Zaten insanoğlunun niye var olduğuna, hayatın anlamına akıl sır erdiremeyen biri olarak, iyicene ayağımın altındaki zeminin kaydığını hissediyorum, niye koşuyorum, nereye koşuyorum, düşünmeye başladıkça duruyorum, ama hayatımı getirdiğim nokta ve üstlendiğim sorumluluklar itibariyle böyle bir lüksüm maalesef bulunmuyor, koşmaya devam etmek zorundayım, o halde düşünmemeliyim! Evet bunu büyük harflerle yazıp yatağın karşısına yapıştırmak gerekiyor ki, her sabah güne bu düsturla başlayabileyim. Ama insan doğası boş durur mu, neyi yapmamak gerekiyorsa kontrolsüz zihin işe oradan başlıyor. Hazır twitter kapatılmışken ne diye yeni yeni metotlarla girmeye kalkışıp, günlük artan dozlarla tapeleri içime çekiyorum, niye sürekli parmaklarım internette haber sitelerine yönlendiriyor, niye televizyon kumandasını yere fırlatıp üzerinde zıplayamıyorum. Ülkede oluşmuş bulunan 20 farklı kutubun her biri söyledikleriyle, düşündükleriyle tüylerimi tüylerimi ayrı ayrı dikiyor, niye ben de kendimi o abes kutuplardan birine adayıp, gözümü kulağımı kalanlara kapatıp işin kolayına kaçamıyorum.
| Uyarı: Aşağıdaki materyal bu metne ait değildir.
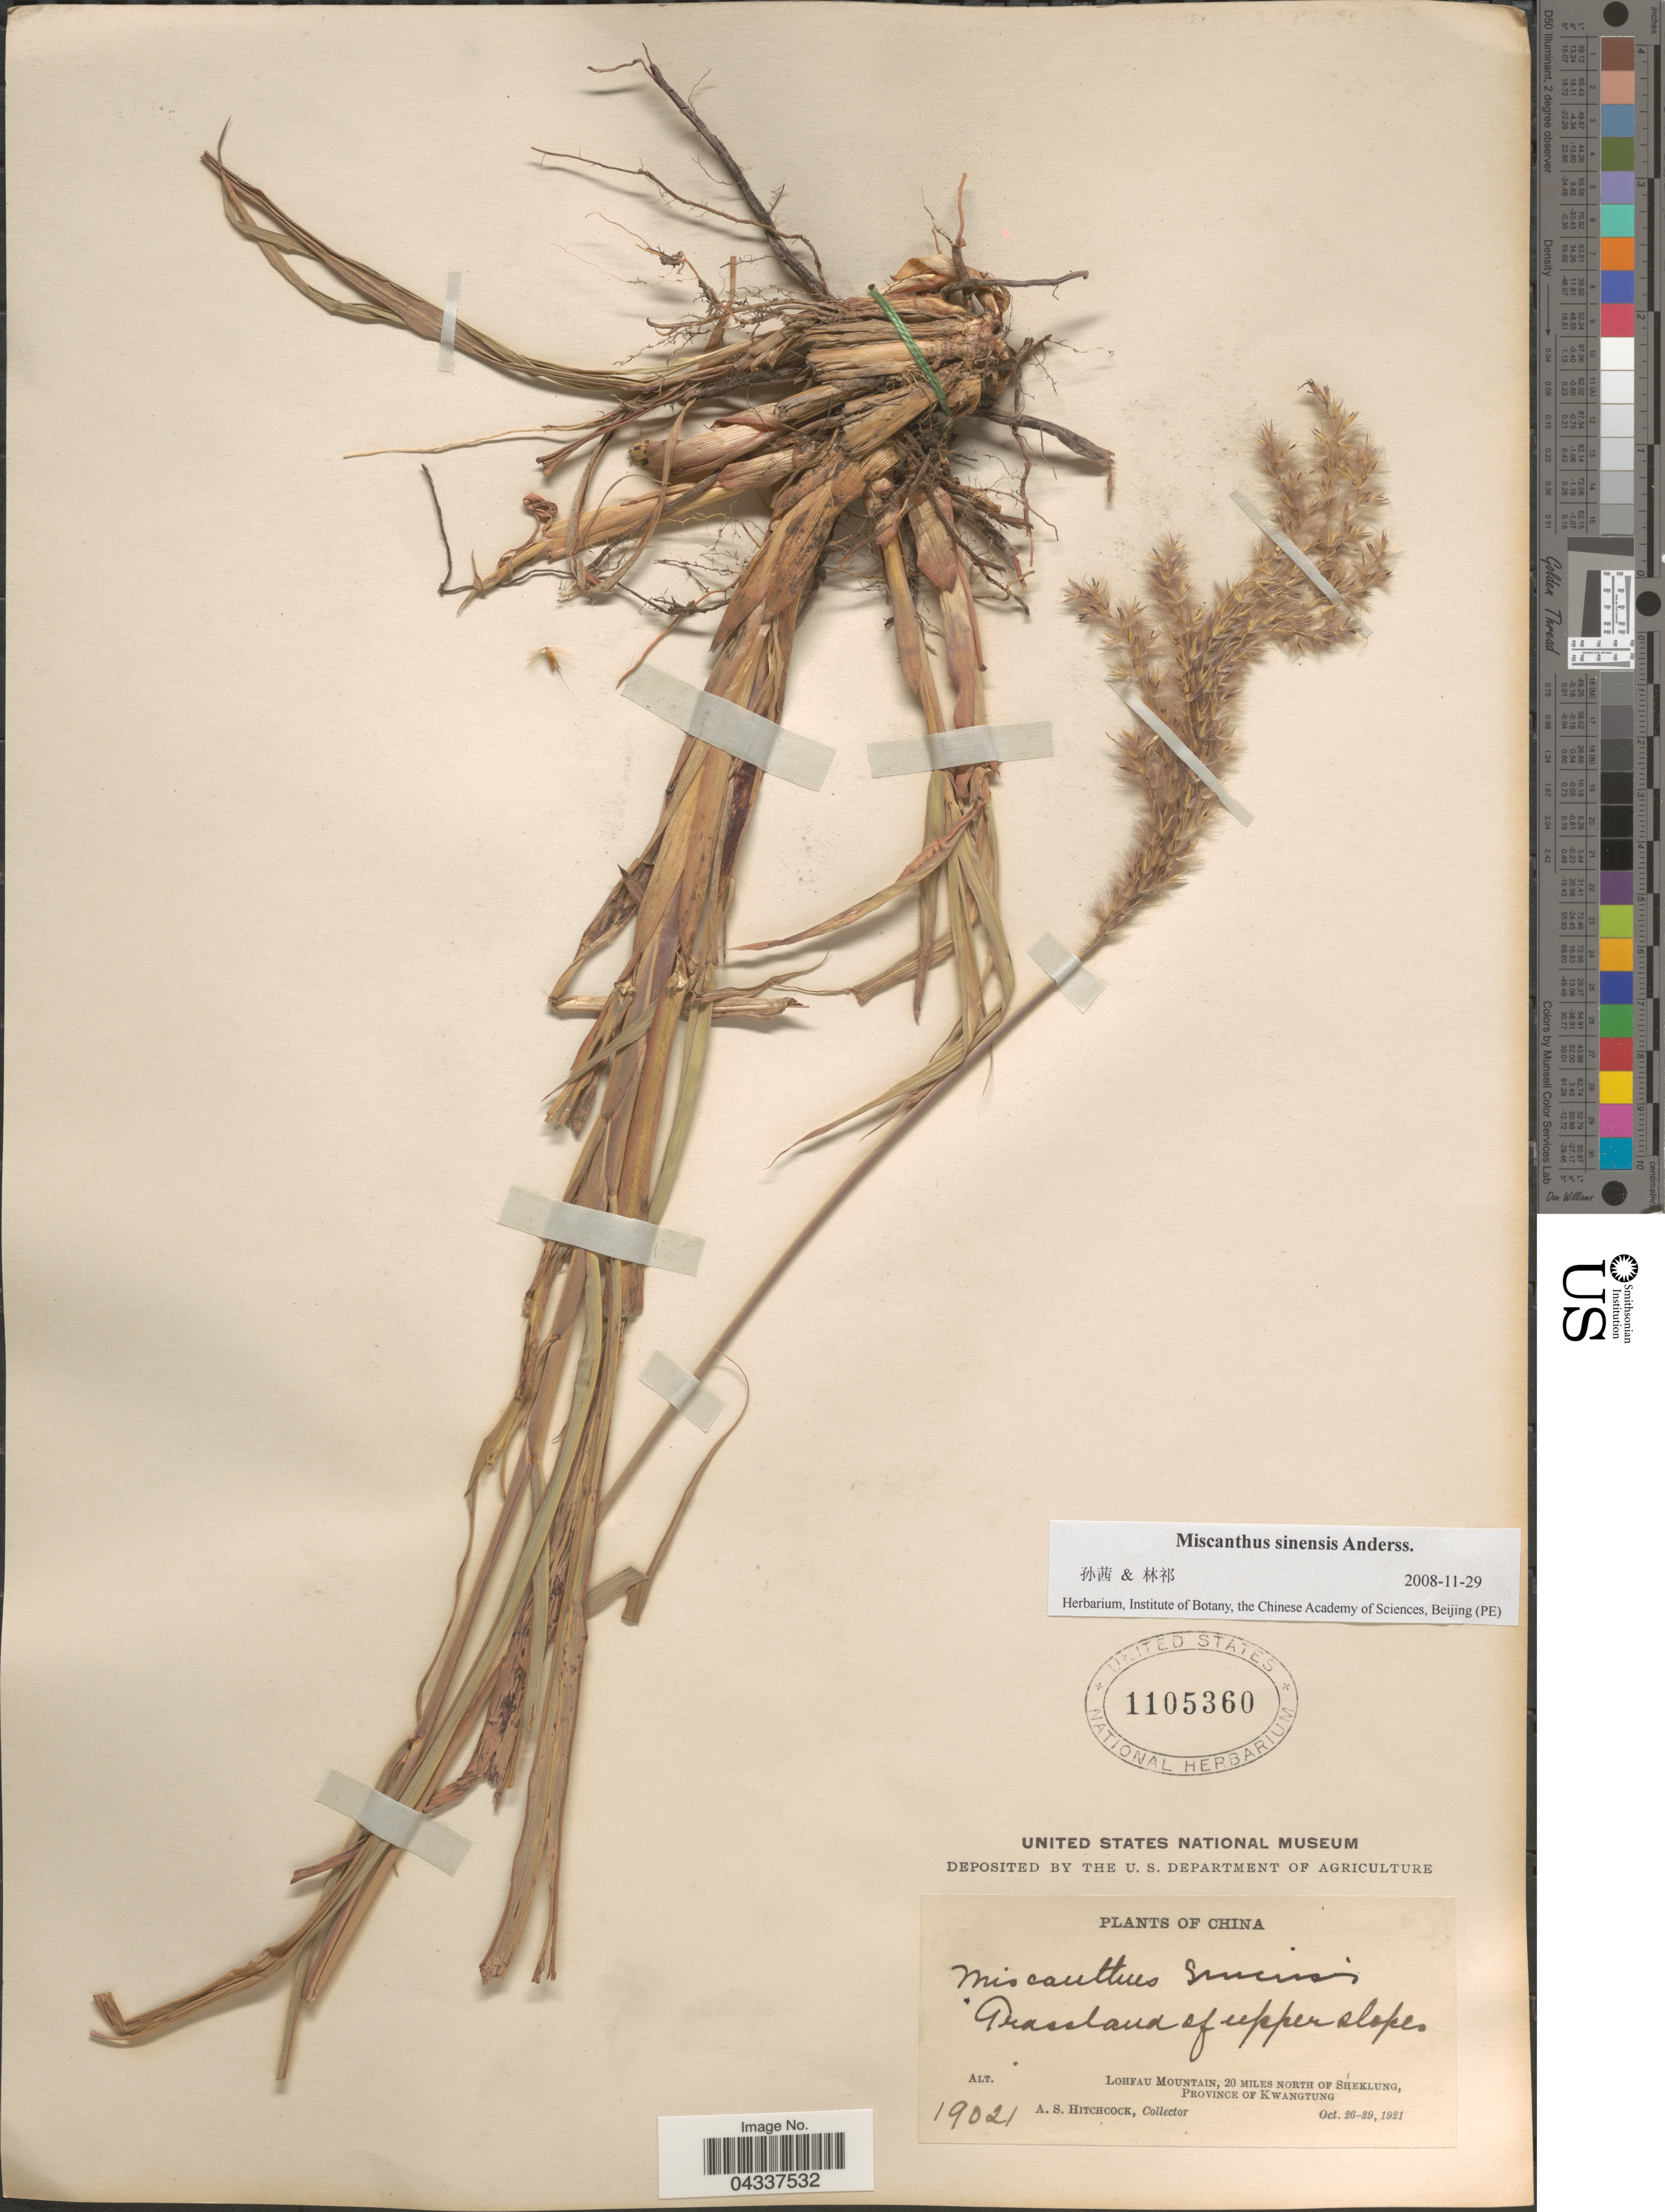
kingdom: Plantae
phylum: Tracheophyta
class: Liliopsida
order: Poales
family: Poaceae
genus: Miscanthus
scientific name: Miscanthus sinensis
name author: Andersson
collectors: A. S. Hitchcock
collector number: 19021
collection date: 1921-10-26/1921-10-29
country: China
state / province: Guangdong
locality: Grassland of upper slopes. Lohfau Mountain, 20 miles north of Sheklung, Province of Kwangtung.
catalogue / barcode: US 1105360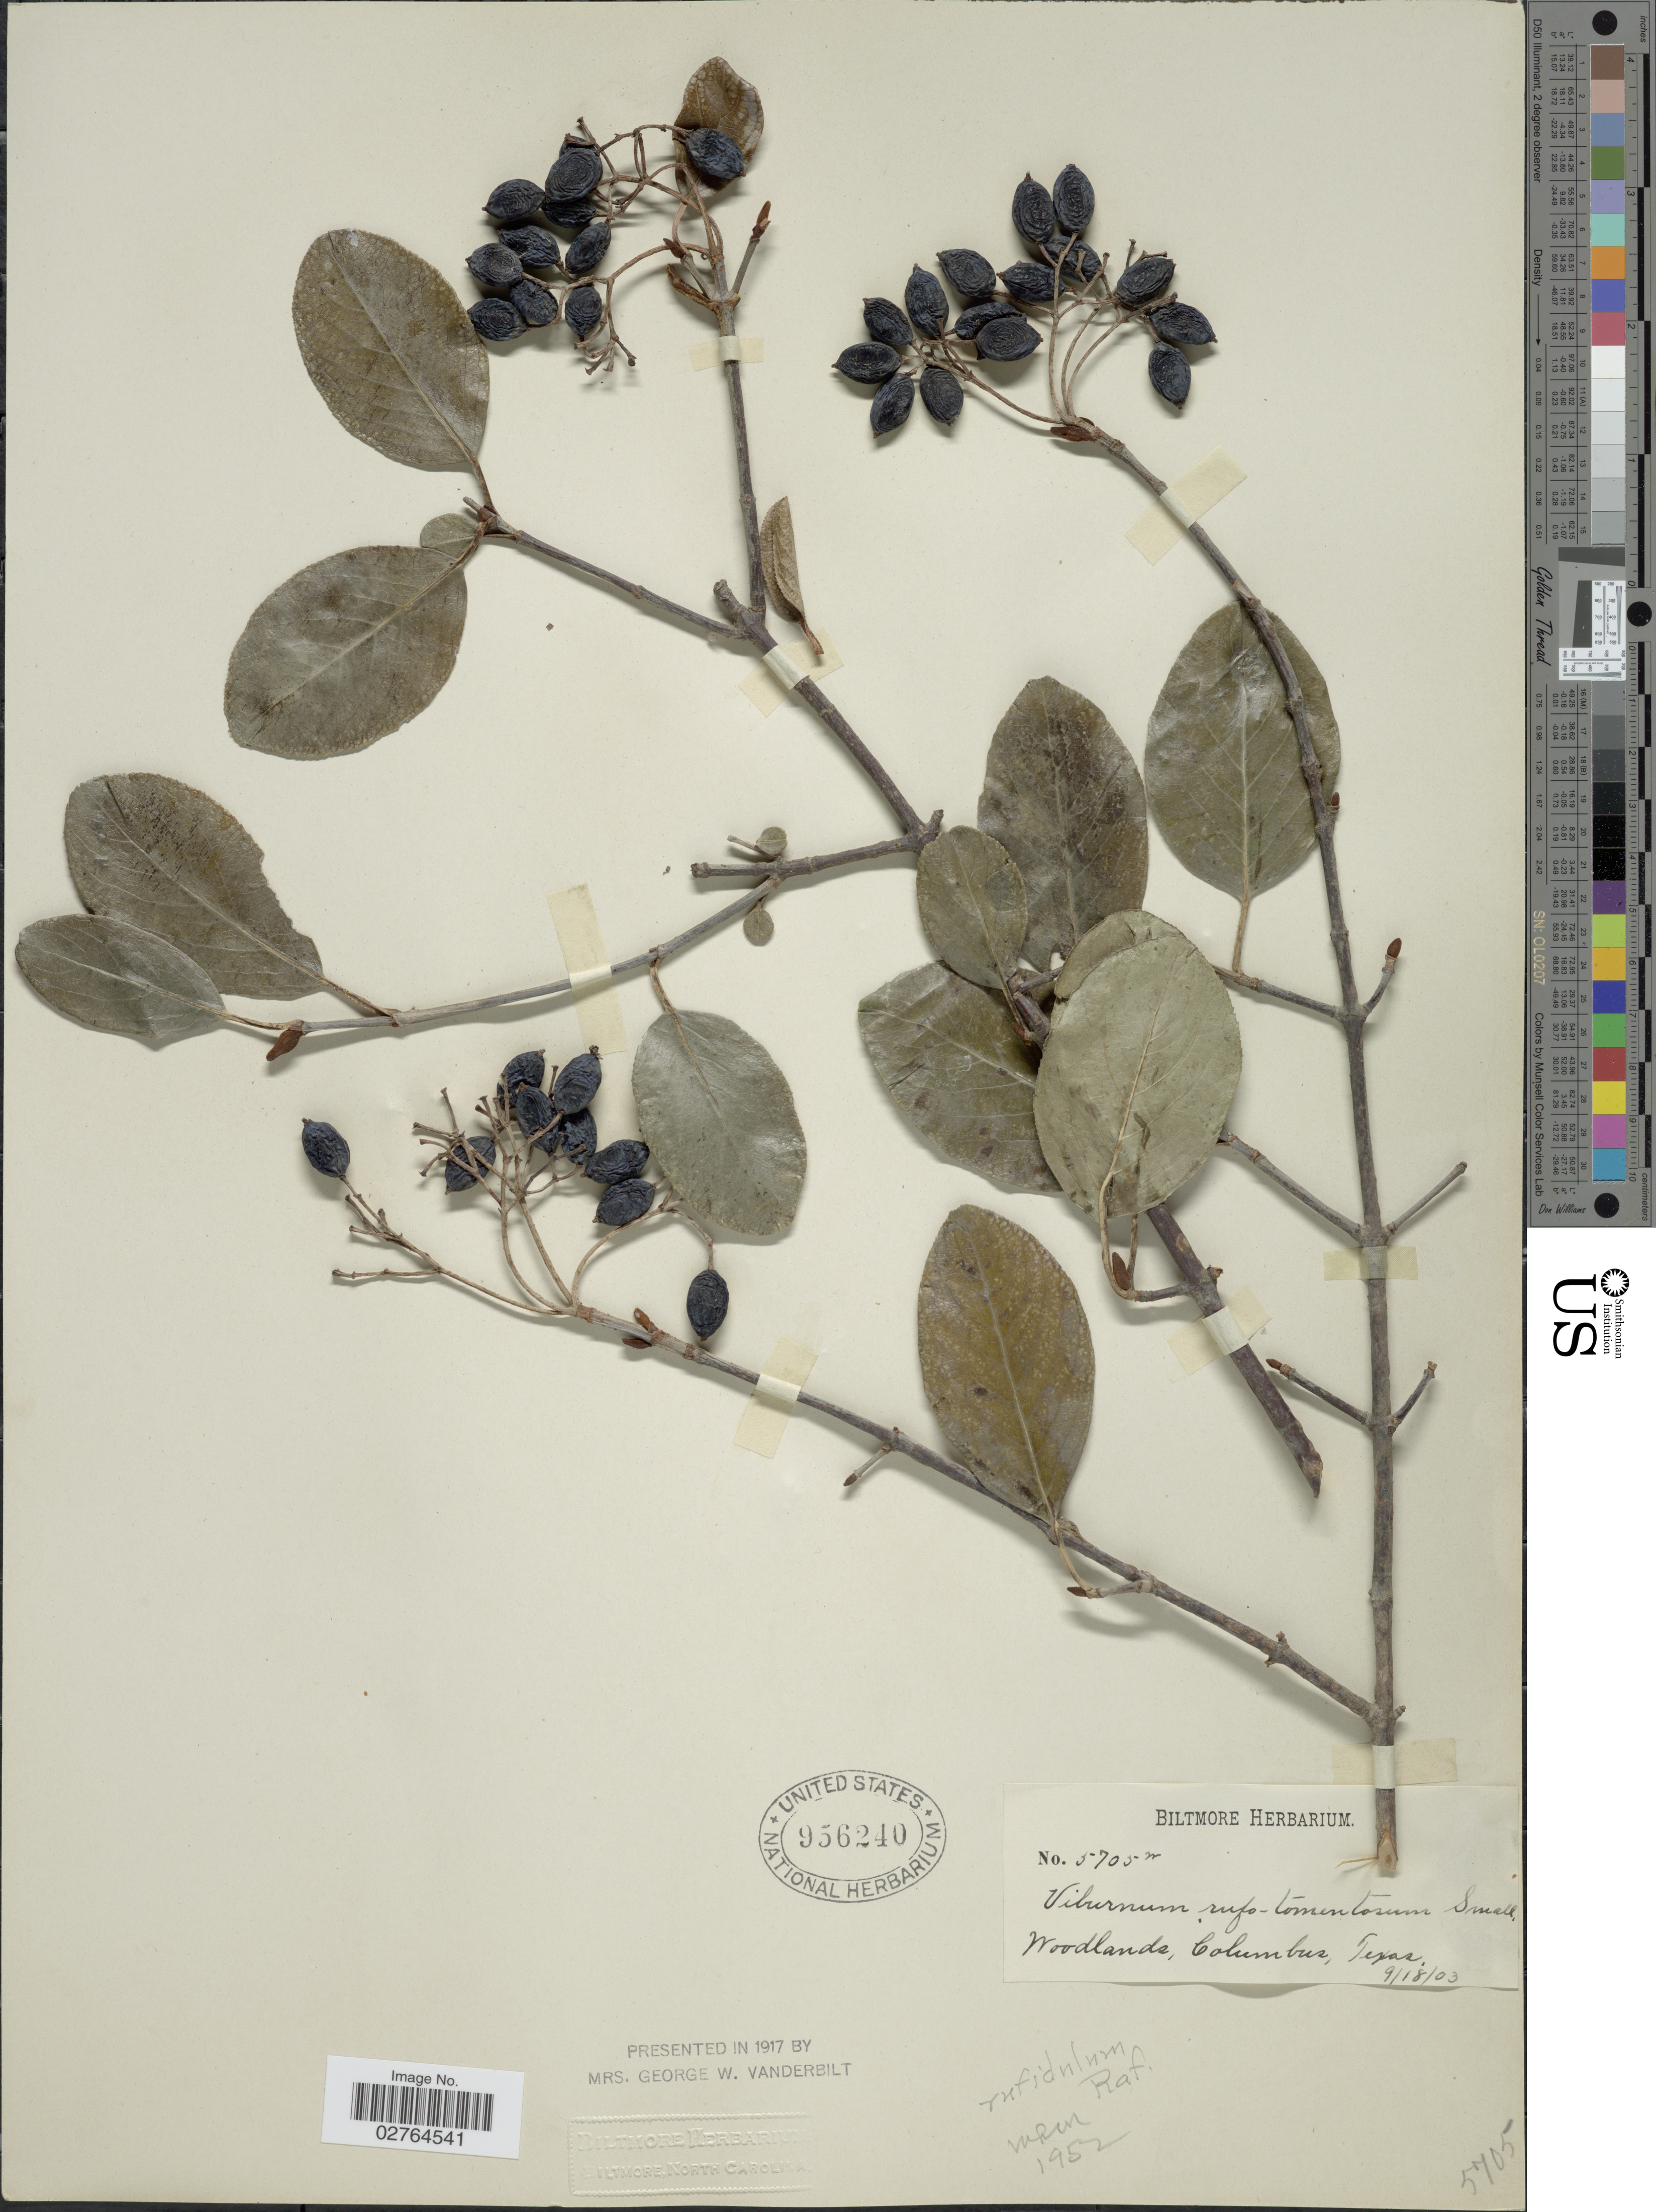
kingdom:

Olağan dırdır faslından sonra gelelim bir nefes almamı sağlayan etkinliğe; Geçenlerde Kerem Görsev'in JoyFM'deki radyo programını dinlerken, Eliane Elias'ın konserini tavsiye etmesi üzerine hemen bilgisayar başına geçerek bilet edindim. Isınan havalarla dalga geçer gibi geçirmekte olduğum, ve içinde bulunduğum ruh halini iyice diplere gömen gribe rağmen Cemal Reşit Rey'e üşenmeden gitmeyi başardım. Keşke öncesi ve sonrası (zamane modası) selfie'ler çekseydim de yüzümden kolaylıkla okunabilecek ruh halleri arasındaki büyük uçurumu belgeleyebilseydim. Konser sonunda ağzımın en kenarındaki kıvrımlarda yukarıya doğru seğirme gibi ataklar söz konusuydu, gülümsememi durduramıyor ve adeta Batman'in jokeri misali 32 dişimi cümle aleme ifşa ediyordum. Sahneye çıktığı anda beni hipnotize eden Elias sahnedeki ışığı, muhteşem enerjisiyle piyano çalışı, konuşması, şarkı söylemesiyle zihnimde ve ruhumda adeta bir arınmaya vesile oldu, konser hiç bitmesin istedim. Müzik gerçekten ruhun gıdası ve ruhum gerçekten çok aç kalmış. Brezilya'nın Bossanova'sı ruhum üzerinde tutmakta olan zift tabakasını güzelce bir sıyırdı, tekrar içim bu kadar kararmadan önce mutlaka müdahale etmeliyim, biraz da hayatın güzel yanlarına odaklanmalı ve günceye yazmaya devam etmeliyim.
Unutmadan not düşeyim; Elias'a, her biri müthiş virtüözler olan, basta Marc Johnson, gitarda Graham Dechter, davulda ise Rafael Barata eşlik etti.